▶ [Listed records]:
+ + +

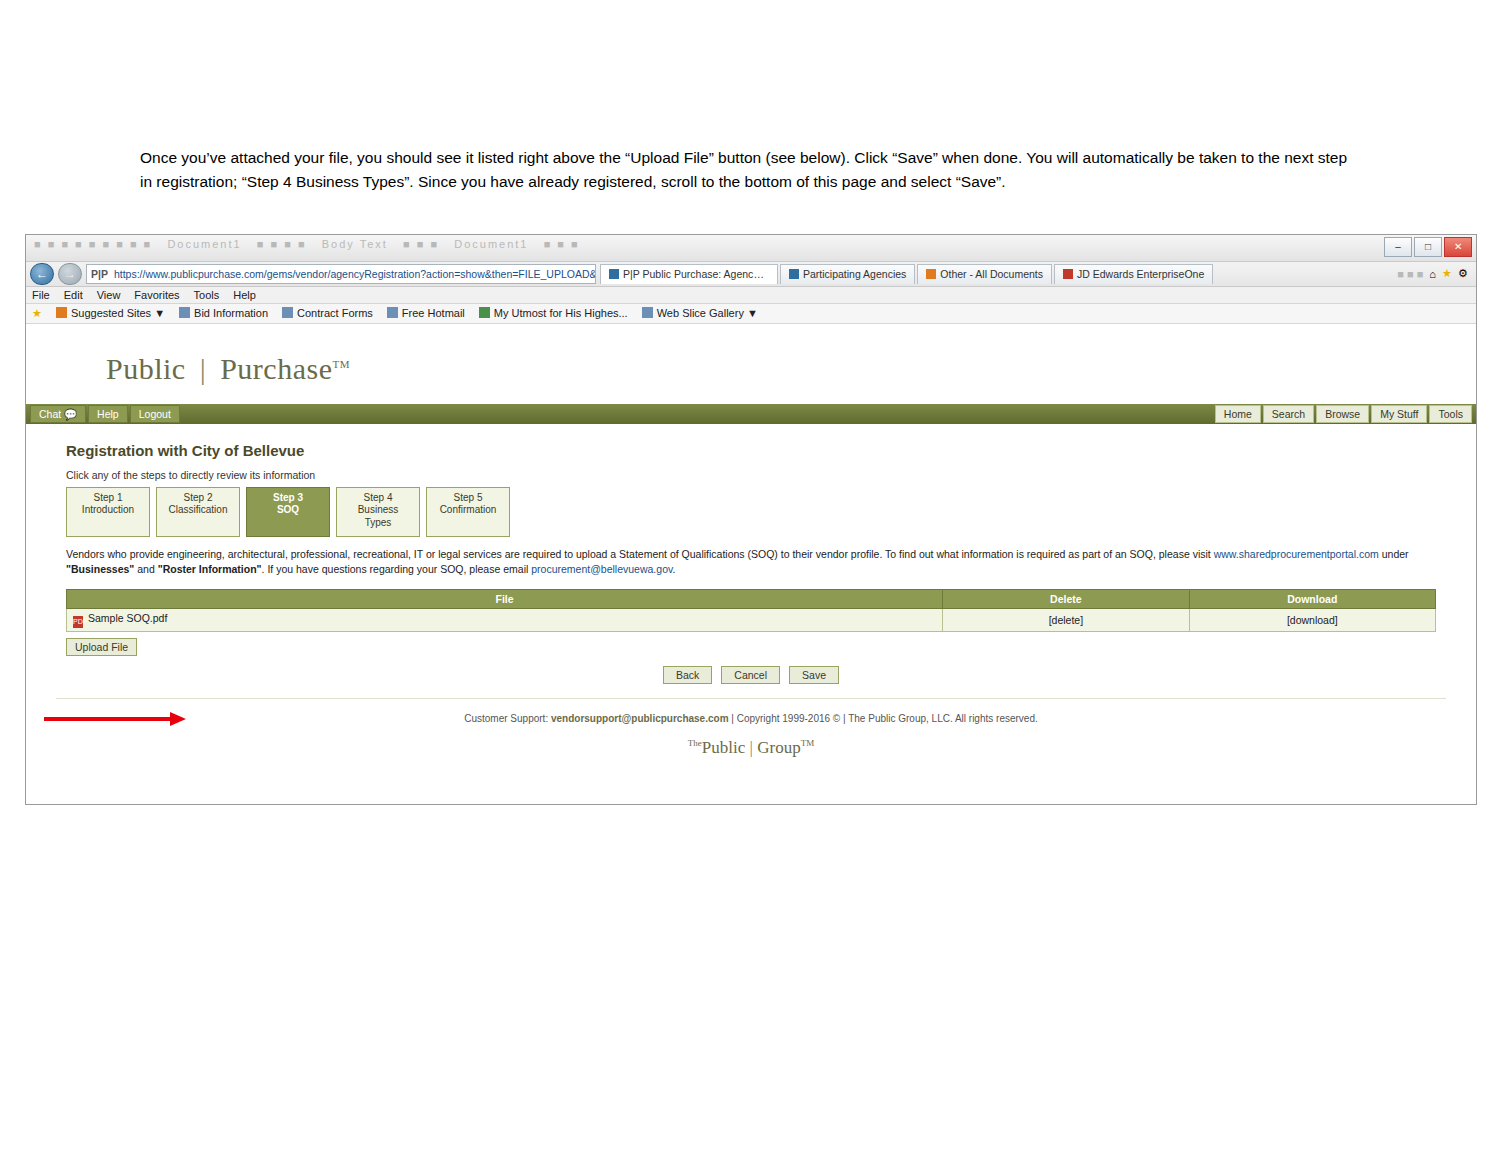Once you’ve attached your file, you should see it listed right above the “Upload File” button (see below). Click “Save” when done. You will automatically be taken to the next step in registration; “Step 4 Business Types”. Since you have already registered, scroll to the bottom of this page and select “Save”.
■ ■ ■ ■ ■ ■ ■ ■ ■ Document1 ■ ■ ■ ■ Body Text ■ ■ ■ Document1 ■ ■ ■
–□✕
←
→
P|P https://www.publicpurchase.com/gems/vendor/agencyRegistration?action=show&then=FILE_UPLOAD&webTxn=1 🔍 ▼ 🔒 PUBLIC GROUP, LLC, THE [US] ↻
P|P Public Purchase: Agency Re... ✕
Participating Agencies
Other - All Documents
JD Edwards EnterpriseOne
■ ■ ■ ⌂ ★ ⚙
File Edit View Favorites Tools Help
★ Suggested Sites ▼ Bid Information Contract Forms Free Hotmail My Utmost for His Highes... Web Slice Gallery ▼
Public | PurchaseTM
Chat 💬 Help Logout
Home Search Browse My Stuff Tools
Registration with City of Bellevue
Click any of the steps to directly review its information
Step 1
Introduction
Step 2
Classification
Step 3
SOQ
Step 4
Business
Types
Step 5
Confirmation
Vendors who provide engineering, architectural, professional, recreational, IT or legal services are required to upload a Statement of Qualifications (SOQ) to their vendor profile. To find out what information is required as part of an SOQ, please visit www.sharedprocurementportal.com under "Businesses" and "Roster Information". If you have questions regarding your SOQ, please email procurement@bellevuewa.gov.
| File | Delete | Download |
| --- | --- | --- |
| PDF Sample SOQ.pdf | [delete] | [download] |
Upload File
Back Cancel Save
Customer Support: vendorsupport@publicpurchase.com | Copyright 1999-2016 © | The Public Group, LLC. All rights reserved.
ThePublic | GroupTM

+ + +

▶ [The problem]: Take every line from the listing above that includes the word "publicpurchase" and copy it.

▶ [Solution for this problem]:
P|P https://www.publicpurchase.com/gems/vendor/agencyRegistration?action=show&then=FILE_UPLOAD&webTxn=1 🔍 ▼ 🔒 PUBLIC GROUP, LLC, THE [US] ↻
Customer Support: vendorsupport@publicpurchase.com | Copyright 1999-2016 © | The Public Group, LLC. All rights reserved.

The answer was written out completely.